### Direction
Can you return every line in the records below that contains the string "label"? Case counts.

Stored dataset items
--------------------------------
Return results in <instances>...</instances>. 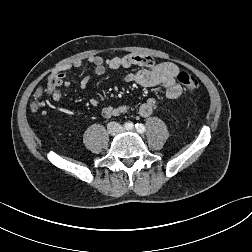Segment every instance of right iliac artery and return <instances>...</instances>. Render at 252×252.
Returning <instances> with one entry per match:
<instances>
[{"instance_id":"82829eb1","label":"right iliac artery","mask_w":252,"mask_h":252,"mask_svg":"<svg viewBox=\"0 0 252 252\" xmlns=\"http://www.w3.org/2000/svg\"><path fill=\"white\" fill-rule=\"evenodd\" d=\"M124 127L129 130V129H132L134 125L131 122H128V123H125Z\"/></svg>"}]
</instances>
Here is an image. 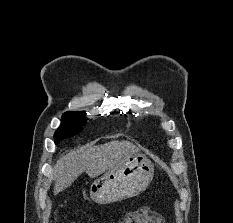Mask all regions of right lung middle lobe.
--------------------------------
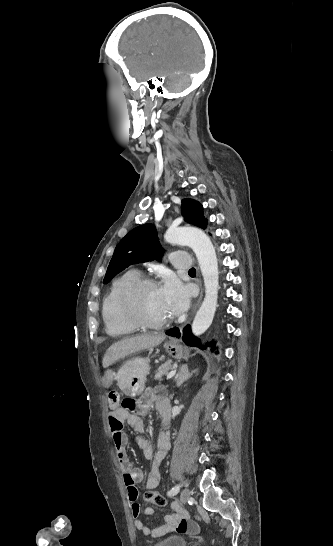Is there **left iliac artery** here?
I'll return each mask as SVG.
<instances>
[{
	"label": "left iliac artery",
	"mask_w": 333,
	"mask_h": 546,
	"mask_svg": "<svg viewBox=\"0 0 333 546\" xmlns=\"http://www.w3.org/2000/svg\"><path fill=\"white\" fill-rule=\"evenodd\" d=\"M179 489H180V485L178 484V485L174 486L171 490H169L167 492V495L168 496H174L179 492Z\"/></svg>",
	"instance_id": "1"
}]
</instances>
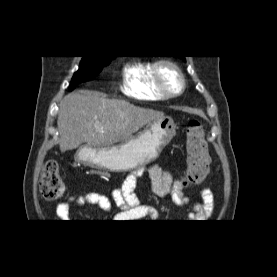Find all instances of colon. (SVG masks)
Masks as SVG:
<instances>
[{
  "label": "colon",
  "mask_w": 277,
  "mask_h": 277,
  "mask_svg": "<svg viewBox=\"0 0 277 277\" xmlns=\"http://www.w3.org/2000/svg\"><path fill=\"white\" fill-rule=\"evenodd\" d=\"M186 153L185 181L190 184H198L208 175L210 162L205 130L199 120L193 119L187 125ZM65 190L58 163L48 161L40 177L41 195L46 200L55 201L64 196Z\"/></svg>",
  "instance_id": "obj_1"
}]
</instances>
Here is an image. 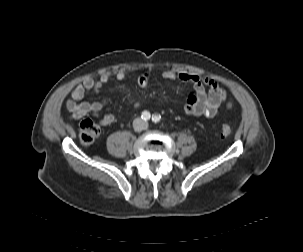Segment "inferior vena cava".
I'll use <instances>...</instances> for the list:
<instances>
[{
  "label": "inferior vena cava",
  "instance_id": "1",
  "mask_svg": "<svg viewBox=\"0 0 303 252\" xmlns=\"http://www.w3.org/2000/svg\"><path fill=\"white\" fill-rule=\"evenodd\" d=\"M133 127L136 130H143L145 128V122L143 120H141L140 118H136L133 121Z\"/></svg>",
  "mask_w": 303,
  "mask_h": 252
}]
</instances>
--------------------------------
### Task output
[{"instance_id":"82829eb1","label":"right iliac artery","mask_w":252,"mask_h":252,"mask_svg":"<svg viewBox=\"0 0 252 252\" xmlns=\"http://www.w3.org/2000/svg\"><path fill=\"white\" fill-rule=\"evenodd\" d=\"M124 127L129 130V129H132L134 125L131 122H128V123H125Z\"/></svg>"}]
	"label": "left iliac artery",
  "label": "colon",
  "label": "inferior vena cava",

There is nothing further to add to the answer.